> Work instruction
Below are the records; copy exactly the stretch from the line containing "the acknowledgement messages." through the line containing "finished or not.", both ends included, and nothing else.

-- The records follows --

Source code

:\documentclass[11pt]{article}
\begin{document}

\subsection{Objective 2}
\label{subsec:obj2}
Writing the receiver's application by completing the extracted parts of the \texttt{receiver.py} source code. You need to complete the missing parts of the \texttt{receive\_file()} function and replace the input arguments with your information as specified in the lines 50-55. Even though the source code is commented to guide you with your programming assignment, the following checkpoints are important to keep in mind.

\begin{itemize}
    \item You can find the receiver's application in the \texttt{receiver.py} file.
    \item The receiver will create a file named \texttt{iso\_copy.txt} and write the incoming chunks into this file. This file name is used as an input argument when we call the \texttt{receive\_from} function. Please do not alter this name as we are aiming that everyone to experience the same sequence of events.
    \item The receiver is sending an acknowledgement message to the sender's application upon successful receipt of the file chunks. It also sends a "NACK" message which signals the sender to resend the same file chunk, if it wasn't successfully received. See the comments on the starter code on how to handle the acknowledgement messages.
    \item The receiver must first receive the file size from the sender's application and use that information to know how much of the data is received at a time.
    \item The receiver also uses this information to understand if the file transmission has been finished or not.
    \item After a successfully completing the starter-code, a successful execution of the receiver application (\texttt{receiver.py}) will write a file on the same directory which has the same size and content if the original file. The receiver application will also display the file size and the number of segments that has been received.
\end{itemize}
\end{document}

-- The records concluded --

> Reply to the exercise
    \item The receiver is sending an acknowledgement message to the sender's application upon successful receipt of the file chunks. It also sends a "NACK" message which signals the sender to resend the same file chunk, if it wasn't successfully received. See the comments on the starter code on how to handle the acknowledgement messages.
    \item The receiver must first receive the file size from the sender's application and use that information to know how much of the data is received at a time.
    \item The receiver also uses this information to understand if the file transmission has been finished or not.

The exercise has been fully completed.